Geçmişte, Sovyetler bloku ile NATO’cu güçlerin dengeleri arasında Kıbrıs Cumhuriyeti kurulmuş, Makarios‘un Sovyetler Birliği’ne yakınlaşması 1974 darbesi ve Türkiye‘nin adanın yüzde 37’ni işgalini ile birlikte fiziki bölünmeyi getirmiş, Avrupa Birliği süreci de 2003’te sınırların açılmasını ve Annan Planı sürecini doğurmuştur.
Şimdiki gelişmeler ise Rusya-İran blokuna karşı, NATO’cu güçlerin üstünlük kavgasında, Doğu Akdeniz’deki enerji kaynaklarının uluslararası tekellerin eli ile Avrupa‘nın hizmetine sunularak, Rusya ve İran’ı ekonomik tecride mahkûm etmeyi hedeflemektedir.
Bölgede atılan her adım bu ana hedef doğrultusunda gelişmektedir. Özellikle, Gazze‘de ve Filistin‘de devam eden soykırımı da bu çerçevede ele almak gerekmektedir.
Filistin’deki yarayı kaşıyan Rusya ve Iran, Hamas‘ı bu doğrultuda kışkırtarak siyonist İsrail yönetiminin soykırıma girişmesine ve bölgede istikrarsızlık doğmasına neden olmuşlardır. Buna karşılık, Türkiye-Mısır, Türkiye-Yunanistan yakınlaşması, Birleşmiş Milletler’in Kıbrıs için özel temsilci ataması hep ana planın parçalarıdır.
Kıbrıslılar olarak bu genel çerçeveyi dikkate almadan, Kıbrıs sorununu sadece Kıbrıslılar arasında bir sorun olarak görmek, yerel siyasetçilerimizin bilgi ve bilinç eksikliklerini göstermektedir.
Kıbrıslı Rumlar’ın gerek Annan Planı gerekse Crans Montana’da ortaya koydukları olumsuz tutuma karşılık, Türkiye‘nin ortaya koyduğu ‘ayrı eşit egemenlik’ saçmalığı pazarlığın geldiği aşamayı göstermektedir.
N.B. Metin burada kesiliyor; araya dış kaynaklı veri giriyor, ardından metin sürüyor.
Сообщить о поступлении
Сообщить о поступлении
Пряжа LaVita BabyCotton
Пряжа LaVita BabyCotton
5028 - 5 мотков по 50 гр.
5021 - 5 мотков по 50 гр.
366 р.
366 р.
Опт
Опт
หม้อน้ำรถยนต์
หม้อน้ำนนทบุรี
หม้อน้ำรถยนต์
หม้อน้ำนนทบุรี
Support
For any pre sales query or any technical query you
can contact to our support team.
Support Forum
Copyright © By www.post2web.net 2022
Uluslararası aktörler Kıbrıs Rum tarafına baskıya devam etmektedirler. Örneğin; bölgede ciddi yatırım yapan Amerikan enerji devi ‘Chevron’ Akdeniz doğalgazını Kıbrıs yerine Mısır’daki sıvılaştırma tesislerine taşıyarak buradan satışını bir tehdit unsuru olarak öne çıkarmıştır.
Türkiye’deki 31 Mart yerel seçimleri sonrasına hazırlanan Kıbrıs sorunu çözüm planında işler rastlantıya bırakılmayacak kadar ciddi ele alınmaktadır.
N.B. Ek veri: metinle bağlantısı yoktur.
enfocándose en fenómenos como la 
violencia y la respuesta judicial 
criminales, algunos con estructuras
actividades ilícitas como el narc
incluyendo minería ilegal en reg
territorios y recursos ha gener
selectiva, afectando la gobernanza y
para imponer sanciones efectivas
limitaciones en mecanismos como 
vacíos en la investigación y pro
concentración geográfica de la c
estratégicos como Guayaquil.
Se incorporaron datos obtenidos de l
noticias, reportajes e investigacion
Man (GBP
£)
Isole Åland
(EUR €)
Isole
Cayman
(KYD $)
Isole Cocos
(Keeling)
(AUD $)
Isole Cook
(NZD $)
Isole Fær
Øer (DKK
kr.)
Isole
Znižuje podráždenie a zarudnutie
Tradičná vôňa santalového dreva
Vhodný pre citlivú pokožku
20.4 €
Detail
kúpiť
Nil Nehri‘nin milyonlarca yılda Akdeniz çanağında biriktirdiği hazinenin büyüklüğünü ve stratejik önemi, bölgeye olan ilgiyi göstermektedir. Milyarlarca dolar harcayarak yatırım yapan uluslararası şirketler için Kıbrıs ve bu ada üzerinde yaşayanların çok da bir önemi yoktur.
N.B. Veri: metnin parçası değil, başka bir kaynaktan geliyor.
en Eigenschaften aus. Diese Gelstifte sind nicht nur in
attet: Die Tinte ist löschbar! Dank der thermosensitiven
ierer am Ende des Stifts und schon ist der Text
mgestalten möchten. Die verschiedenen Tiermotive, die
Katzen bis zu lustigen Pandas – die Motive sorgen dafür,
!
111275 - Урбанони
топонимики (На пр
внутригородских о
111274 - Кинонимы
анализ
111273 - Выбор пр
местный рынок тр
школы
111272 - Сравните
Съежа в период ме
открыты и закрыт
Bu arada önemli olan Kıbrıslılar olarak çıkarlarımızı korumak adına, kavgayı ve ayrılığı değil birleşmeyi, ortak vatanda beraber yaşamayı hedefleyen bir amaç birliği ile hareket etmek olmalıdır.
1960, 1974 ve 2003’te yaşananlar göstermiştir ki; biz kendi derdimize çare aramaz ve kavga etmeye devam edersek, dayatma çözümler kaçınılmazdır.
Ya güçler ayrımı içinde, ülkemizin bütünlüğünü savunup, elde edebileceğimiz en geniş çıkarlara sahip olacağız ya da ırkçı, milliyetçi, dar politikalarla devam edip başkalarının ülkemizden çıkar sağlamalarına zemin yaratıp bölünmeyi kalıcılaştıracağız.